For these Thursday’s “Writing faith-based fiction” series, a few weeks ago–I can’t remember the exact Thursday–I used an example of The Life of Pi for writing faith-based fiction. I love how Yann Martel brings together the Christian faith with the Hindi faith in his story. I thought he had written in (and joined) the two faiths so elegantly that it did not offend my Christian sensibilities.
But as a writer, I am also fascinated that the publisher, Mariner Books, classified the genres on Amazon in Sea Adventures, Teens, and in Literary fiction categories. I understand why but to me the story felt more like magical realism at times, especially with the scenes where Pi was in the boat with the tiger. Yann Martel won the 2002 Man Booker Award for The Life of Pi which was released in 2003. Martel has a Wiki page where you can learn more about him and his life as a Spanish-born Canadian author best known for the Man Booker Prize-winning novel Life of Pi, and a #1 international bestseller.

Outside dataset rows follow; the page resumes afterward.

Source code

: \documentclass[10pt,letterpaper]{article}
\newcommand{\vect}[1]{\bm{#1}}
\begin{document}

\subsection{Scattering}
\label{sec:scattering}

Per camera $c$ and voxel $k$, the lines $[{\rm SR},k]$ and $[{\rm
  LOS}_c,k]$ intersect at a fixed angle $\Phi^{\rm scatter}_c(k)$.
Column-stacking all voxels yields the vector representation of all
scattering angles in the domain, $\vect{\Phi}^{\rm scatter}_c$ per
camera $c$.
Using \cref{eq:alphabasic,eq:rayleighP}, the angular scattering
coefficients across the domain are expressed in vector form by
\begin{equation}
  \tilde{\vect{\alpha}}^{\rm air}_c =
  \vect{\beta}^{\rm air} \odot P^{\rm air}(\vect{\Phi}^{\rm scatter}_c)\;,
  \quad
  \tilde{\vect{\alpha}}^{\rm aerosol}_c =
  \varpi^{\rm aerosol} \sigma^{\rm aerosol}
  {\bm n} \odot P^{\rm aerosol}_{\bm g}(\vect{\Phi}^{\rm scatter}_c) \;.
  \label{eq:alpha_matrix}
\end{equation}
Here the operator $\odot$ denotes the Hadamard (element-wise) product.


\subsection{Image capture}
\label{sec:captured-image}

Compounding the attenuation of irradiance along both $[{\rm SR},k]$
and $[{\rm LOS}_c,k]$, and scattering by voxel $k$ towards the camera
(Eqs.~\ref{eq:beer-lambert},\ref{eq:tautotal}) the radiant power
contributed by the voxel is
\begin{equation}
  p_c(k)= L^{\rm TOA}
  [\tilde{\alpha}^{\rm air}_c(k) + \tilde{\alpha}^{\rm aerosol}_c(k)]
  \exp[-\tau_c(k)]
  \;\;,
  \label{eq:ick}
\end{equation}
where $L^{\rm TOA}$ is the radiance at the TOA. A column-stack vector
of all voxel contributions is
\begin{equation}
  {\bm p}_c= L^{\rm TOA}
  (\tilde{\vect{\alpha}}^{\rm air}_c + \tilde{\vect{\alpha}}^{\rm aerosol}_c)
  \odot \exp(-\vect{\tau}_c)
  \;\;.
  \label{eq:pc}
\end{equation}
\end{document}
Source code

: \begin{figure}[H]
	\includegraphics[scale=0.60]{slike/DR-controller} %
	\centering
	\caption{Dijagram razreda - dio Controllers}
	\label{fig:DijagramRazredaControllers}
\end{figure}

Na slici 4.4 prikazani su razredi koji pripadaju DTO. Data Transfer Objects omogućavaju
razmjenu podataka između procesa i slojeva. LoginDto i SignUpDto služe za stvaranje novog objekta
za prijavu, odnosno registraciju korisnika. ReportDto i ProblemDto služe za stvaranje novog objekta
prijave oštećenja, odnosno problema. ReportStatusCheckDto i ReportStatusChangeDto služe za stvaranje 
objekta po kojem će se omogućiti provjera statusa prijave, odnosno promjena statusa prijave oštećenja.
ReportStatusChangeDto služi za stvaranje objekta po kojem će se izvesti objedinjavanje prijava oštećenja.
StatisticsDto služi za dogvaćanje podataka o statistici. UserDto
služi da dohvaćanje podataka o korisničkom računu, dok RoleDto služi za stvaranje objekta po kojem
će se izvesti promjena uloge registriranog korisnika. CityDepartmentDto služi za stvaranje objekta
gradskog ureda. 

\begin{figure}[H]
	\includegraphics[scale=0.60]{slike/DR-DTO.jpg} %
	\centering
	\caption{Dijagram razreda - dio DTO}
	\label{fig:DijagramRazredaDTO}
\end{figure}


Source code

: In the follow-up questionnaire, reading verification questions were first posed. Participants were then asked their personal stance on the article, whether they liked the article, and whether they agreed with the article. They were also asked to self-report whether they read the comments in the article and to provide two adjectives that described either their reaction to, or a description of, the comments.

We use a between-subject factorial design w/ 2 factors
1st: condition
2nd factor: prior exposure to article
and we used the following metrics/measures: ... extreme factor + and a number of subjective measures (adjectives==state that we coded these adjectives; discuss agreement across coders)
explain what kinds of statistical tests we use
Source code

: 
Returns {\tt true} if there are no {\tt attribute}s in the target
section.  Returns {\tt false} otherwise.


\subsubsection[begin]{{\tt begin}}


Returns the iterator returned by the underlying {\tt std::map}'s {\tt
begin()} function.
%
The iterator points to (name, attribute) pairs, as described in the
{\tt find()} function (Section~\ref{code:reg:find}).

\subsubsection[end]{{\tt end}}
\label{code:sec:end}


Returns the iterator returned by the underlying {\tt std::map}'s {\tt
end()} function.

So, why am I bringing up Martel’s story again? Well, because I love the devices he’s used writing this story–the suspense and tension found on the boat, the ending and the arc of the character when we learn how Pi’s faith kept him sane through the turmoil on the ocean. Which, is a Biblical reference to being tossed by the waves. Here’s that passage from the New King James Version found in Matthew 14:
Jesus Walks on the Sea
22 Immediately Jesus made His disciples get into the boat and go before Him to the other side, while He sent the multitudes away. 23 And when He had sent the multitudes away, He went up on the mountain by Himself to pray. Now when evening came, He was alone there. 24 But the boat was now in the middle of the sea,[a] tossed by the waves, for the wind was contrary.

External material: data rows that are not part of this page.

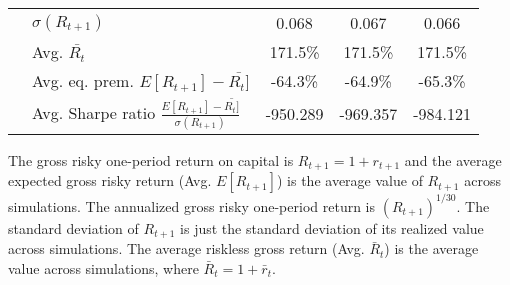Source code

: \documentclass[letterpaper,12pt]{article}
\theoremstyle{definition}
\begin{document}
\begin{spacing}{1.5}
\begin{table}[htbp]
\begin{threeparttable}
\begin{tabular}{>{\small}l| >{\small}l| >{\small}c| >{\small}c| >{\small}c}
      & \quad $\sigma(R_{t+1})$ & 0.068 & 0.067 & 0.066 \\
      & \quad Avg. $\bar{R_t}$ & 171.5\% & 171.5\% & 171.5\% \\
      & \quad Avg. eq. prem. $E[R_{t+1}] - \bar{R_t]}$ & -64.3\% & -64.9\% & -65.3\% \\
      & \quad Avg. Sharpe ratio $\frac{E[R_{t+1}] - \bar{R_t]}}{\sigma(R_{t+1})}$ & -950.289 & -969.357 & -984.121 \\
      \hline\hline
    \end{tabular}
    \begin{tablenotes}
      \scriptsize{\item[]The gross risky one-period return on capital is $R_{t+1} = 1 + r_{t+1}$ and the average expected gross risky return (Avg. $E[R_{t+1}]$) is the average value of $R_{t+1}$ across simulations. The annualized gross risky one-period return is $(R_{t+1})^{1/30}$. The standard deviation of $R_{t+1}$ is just the standard deviation of its realized value across simulations. The average riskless gross return (Avg. $\bar{R}_t$) is the average value across simulations, where $\bar{R}_t=1+\bar{r}_t$.}
    \end{tablenotes}
    \end{threeparttable}
  \end{table}


\end{spacing}
\end{document}
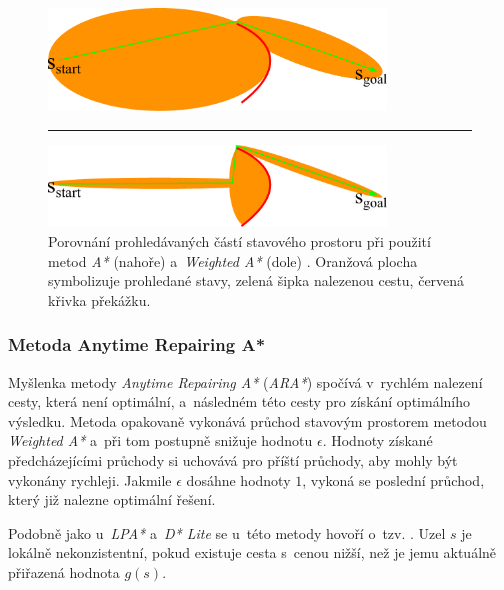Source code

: \begin{figure}[ht]
    \begin{center}
        \includegraphics[width=0.8\textwidth]{obrazky-figures/astar-search-space.pdf}
        \medskip
        \rule{0.8\textwidth}{0.4pt}
        \medskip
        \includegraphics[width=0.8\textwidth]{obrazky-figures/weighted-astar-search-space.pdf}
    \end{center}
    \caption{Porovnání prohledávaných částí stavového prostoru při použití metod \emph{A*} (nahoře) a~\emph{Weighted A*} (dole) \cite{Likachev_astar_weighted_astar}. Oranžová plocha symbolizuje prohledané stavy, zelená šipka nalezenou cestu, červená křivka překážku.}
    \label{fig:astar-wighted-astar-search-space}
\end{figure}

\subsubsection*{Metoda Anytime Repairing A*}

Myšlenka metody \emph{Anytime Repairing A*} (\emph{ARA*}) \cite{ARA_star} spočívá v~rychlém nalezení cesty, která není optimální, a~následném  této cesty pro získání optimálního výsledku. Metoda opakovaně vykonává průchod stavovým prostorem metodou \emph{Weighted A*} a~při tom postupně snižuje hodnotu $\epsilon$. Hodnoty získané předcházejícími průchody si uchovává pro příští průchody, aby mohly být vykonány rychleji. Jakmile $\epsilon$ dosáhne hodnoty $1$, vykoná se poslední průchod, který již nalezne optimální řešení.

Podobně jako u~\emph{LPA*} a~\emph{D* Lite} se u~této metody hovoří o~tzv. . Uzel $s$ je lokálně nekonzistentní, pokud existuje cesta s~cenou nižší, než je jemu aktuálně přiřazená hodnota $g(s)$.

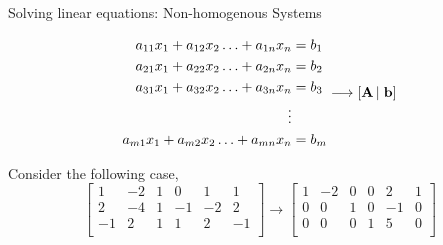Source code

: \documentclass[aspectratio=169]{beamer}
\def\mf{\ensuremath\mathbf}
\begin{document}
\begin{frame}[t]{Solving linear equations: Non-homogenous Systems}
\vspace{-0.75cm}
\begin{footnotesize}
\[
\begin{split}
a_{11}x_1 + a_{12}x_2 \ldots + a_{1n}x_n & = b_1\\
a_{21}x_1 + a_{22}x_2 \ldots + a_{2n}x_n & = b_2\\
a_{31}x_1 + a_{32}x_2 \ldots + a_{3n}x_n & = b_3\\
\vdots & \\
a_{m1}x_1 + a_{m2}x_2 \ldots + a_{mn}x_n & = b_m\\
\end{split}\longrightarrow \left[ \mf{A} \left|\right.\mf{b}\right]
\]
\end{footnotesize}
\vspace{-0.3cm} 

\begin{scriptsize}
Consider the following case,
\vspace{-0.2cm} 
\[
\left[
\begin{array}{rrrrr|r}
1 & -2 & 1 & 0 & 1 & 1 \\
2 & -4 & 1 & -1 & -2 & 2 \\
-1 & 2 & 1 & 1 & 2 & -1 \\
\end{array}
\right] \longrightarrow  
\left[
\begin{array}{rrrrr|r}
1 & -2 &  0 &  0 &  2 &  1 \\
0 &  0 &  1 &  0 & -1 &  0 \\
0 &  0 &  0 &  1 &  5 &  0 \\
\end{array}
\right]
\]
\vspace{-1.0cm}


\end{scriptsize}
\end{frame}
\end{document}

25 Now in the fourth watch of the night Jesus went to them, walking on the sea. 26 And when the disciples saw Him walking on the sea, they were troubled, saying, “It is a ghost!” And they cried out for fear.

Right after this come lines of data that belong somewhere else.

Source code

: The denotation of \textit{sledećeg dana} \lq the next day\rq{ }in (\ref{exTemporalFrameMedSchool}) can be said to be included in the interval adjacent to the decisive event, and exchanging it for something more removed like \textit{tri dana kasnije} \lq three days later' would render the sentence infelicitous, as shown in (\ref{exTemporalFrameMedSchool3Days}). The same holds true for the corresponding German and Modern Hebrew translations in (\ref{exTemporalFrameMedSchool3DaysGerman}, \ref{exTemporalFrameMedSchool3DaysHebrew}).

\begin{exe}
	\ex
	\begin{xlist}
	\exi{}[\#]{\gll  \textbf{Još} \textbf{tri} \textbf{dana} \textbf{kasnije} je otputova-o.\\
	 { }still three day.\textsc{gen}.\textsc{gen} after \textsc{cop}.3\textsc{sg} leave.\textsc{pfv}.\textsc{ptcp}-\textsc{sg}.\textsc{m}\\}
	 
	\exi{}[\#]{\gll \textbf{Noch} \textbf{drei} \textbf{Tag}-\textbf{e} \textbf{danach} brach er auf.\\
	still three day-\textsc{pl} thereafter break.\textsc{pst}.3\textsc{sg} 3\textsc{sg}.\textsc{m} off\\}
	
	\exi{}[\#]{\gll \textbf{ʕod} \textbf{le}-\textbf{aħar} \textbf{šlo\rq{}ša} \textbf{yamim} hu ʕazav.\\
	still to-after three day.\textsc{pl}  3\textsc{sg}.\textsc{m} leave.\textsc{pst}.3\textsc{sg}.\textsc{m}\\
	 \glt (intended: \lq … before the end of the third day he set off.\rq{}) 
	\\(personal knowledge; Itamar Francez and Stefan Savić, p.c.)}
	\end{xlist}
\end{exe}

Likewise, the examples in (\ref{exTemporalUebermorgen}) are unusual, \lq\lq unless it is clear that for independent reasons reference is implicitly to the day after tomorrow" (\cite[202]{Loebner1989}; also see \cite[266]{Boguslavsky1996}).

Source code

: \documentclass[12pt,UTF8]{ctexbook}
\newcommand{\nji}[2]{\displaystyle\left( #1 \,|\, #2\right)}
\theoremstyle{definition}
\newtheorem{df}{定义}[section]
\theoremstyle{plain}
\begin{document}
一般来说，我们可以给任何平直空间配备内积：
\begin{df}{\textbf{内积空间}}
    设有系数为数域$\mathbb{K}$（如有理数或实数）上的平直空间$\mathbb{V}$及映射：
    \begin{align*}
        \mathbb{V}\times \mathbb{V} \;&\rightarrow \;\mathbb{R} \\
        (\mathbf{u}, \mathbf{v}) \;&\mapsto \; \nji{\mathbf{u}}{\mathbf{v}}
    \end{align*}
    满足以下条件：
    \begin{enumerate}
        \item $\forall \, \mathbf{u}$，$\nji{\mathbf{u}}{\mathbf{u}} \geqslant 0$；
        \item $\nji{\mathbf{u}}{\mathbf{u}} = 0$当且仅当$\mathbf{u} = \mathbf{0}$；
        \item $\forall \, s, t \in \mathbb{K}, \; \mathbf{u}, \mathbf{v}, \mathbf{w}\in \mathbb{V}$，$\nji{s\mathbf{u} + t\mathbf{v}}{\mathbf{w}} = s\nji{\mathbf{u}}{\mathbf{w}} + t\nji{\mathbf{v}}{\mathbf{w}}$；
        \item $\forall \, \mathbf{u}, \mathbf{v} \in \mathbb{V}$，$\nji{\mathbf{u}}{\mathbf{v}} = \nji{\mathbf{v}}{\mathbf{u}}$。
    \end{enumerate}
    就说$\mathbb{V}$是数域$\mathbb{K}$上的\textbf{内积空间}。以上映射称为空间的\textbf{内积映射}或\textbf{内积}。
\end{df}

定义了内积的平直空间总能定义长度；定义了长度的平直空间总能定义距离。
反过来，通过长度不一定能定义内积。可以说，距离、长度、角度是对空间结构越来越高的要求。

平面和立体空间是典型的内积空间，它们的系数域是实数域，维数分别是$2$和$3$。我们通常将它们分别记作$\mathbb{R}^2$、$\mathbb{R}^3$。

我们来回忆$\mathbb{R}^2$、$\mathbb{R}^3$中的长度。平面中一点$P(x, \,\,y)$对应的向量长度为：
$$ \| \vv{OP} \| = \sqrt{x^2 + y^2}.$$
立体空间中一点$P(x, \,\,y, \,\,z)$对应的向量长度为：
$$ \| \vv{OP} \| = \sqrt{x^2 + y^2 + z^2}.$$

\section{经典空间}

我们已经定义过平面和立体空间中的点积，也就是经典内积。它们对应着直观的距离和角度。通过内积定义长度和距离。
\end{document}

27 But immediately Jesus spoke to them, saying, “Be of good cheer! It is I; do not be afraid.”
When you think about Martel’s Life of Pi and this scripture you can see that once Pi contained his fears, he conquered them, (through his faith we learn later) and then was saved.
Some have said that this is a story of survival and I have to say, aren’t all stories… but, for me, The Life of Pi is a story of great faith and redemption once he accepts his fate and then accepts his faith.
So, how do you feel about faith-based stories or even The Life of Pi? I’d love to get your take on it.